After some wrangling, I was able to get a plugsync object that could change the tempo and start/stop the piano roll. But nothing was playing on the instrument that this device was routing to in Ableton. All the watchpoints were showing the right tempo data in the first half and midi data near the output.

So I started over, tried again... no luck until in the middle of me staring at this thing in frustration suddenly my midi device in Live started playing audio. Uhhh what the hell. To try and capture whatever random progress I made, I saved the patch. Playback from the Max patch stopped. No audio again. What the hell. I clicked every click in every mode, and then suddenly a random alt-click on the piano roll. in edit mode made everything start going again. So I guess it needed a state change to make the sequencer go?

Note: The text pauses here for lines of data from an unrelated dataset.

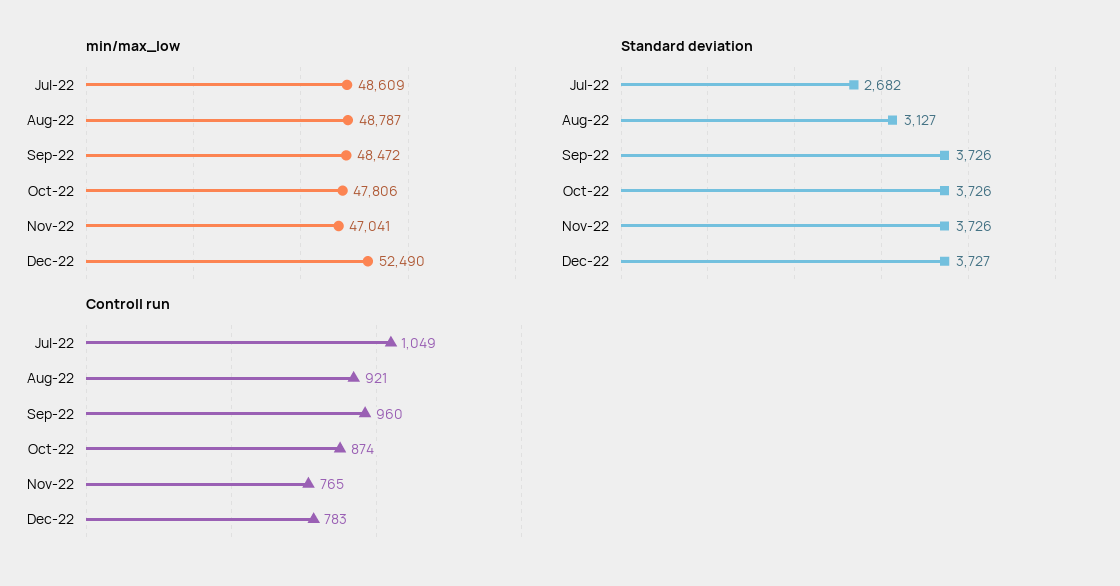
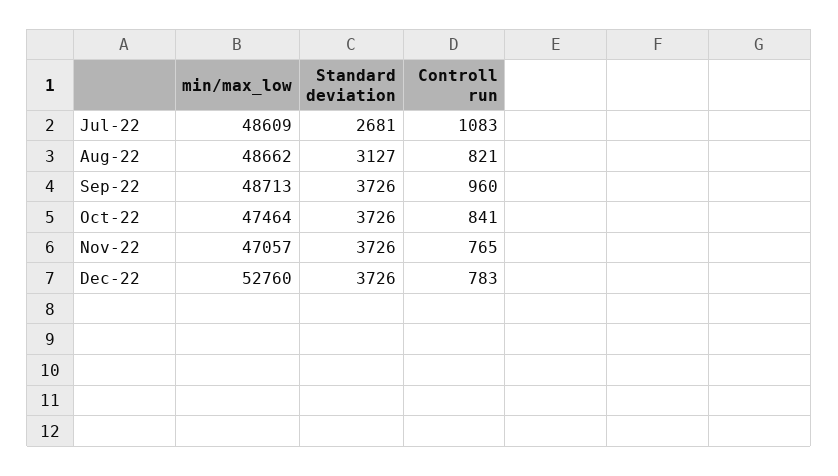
  {
    "min/max_low": {
      "Jul-22": 48609,
-     "Aug-22": 48787,
+     "Aug-22": 48662,
-     "Sep-22": 48472,
+     "Sep-22": 48713,
-     "Oct-22": 47806,
+     "Oct-22": 47464,
-     "Nov-22": 47041,
+     "Nov-22": 47057,
-     "Dec-22": 52490
+     "Dec-22": 52760
    },
    "Standard deviation": {
-     "Jul-22": 2682,
+     "Jul-22": 2681,
      "Aug-22": 3127,
      "Sep-22": 3726,
      "Oct-22": 3726,
      "Nov-22": 3726,
-     "Dec-22": 3727
+     "Dec-22": 3726
    },
    "Controll run": {
-     "Jul-22": 1049,
+     "Jul-22": 1083,
-     "Aug-22": 921,
+     "Aug-22": 821,
      "Sep-22": 960,
-     "Oct-22": 874,
+     "Oct-22": 841,
      "Nov-22": 765,
      "Dec-22": 783
    }
  }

I read through the chapter. The watch_me function monitors the sequencer list for changes before sending on/off info to the rest. But that shouldnt apply to the piano roll. In trying to understand this, I broke it again, recopied and configured in, and I was able to trigger the patch by alt-clicking in the plugin view in Ableton.

Sigh. I read some more details about how this all works in the book chapter. Turns out there was a bit at the end on getting this to work in a max4live patch, using a different example patch that used an amxd~ device. This did not work at all, even trying to wire in the tricks I had developed in the first pass. ughhhhhh

So, unfortunately, after ~3 hours of this, I'm coming away with the notion that Max 4 Live is an incredibly bumpy ride. I don't really know how polished AMXD developers do their thing. I guess I'll keep trying to get through this book and see if I can come up with some better techniques but maybe I'll just focus on learning Glicol instead.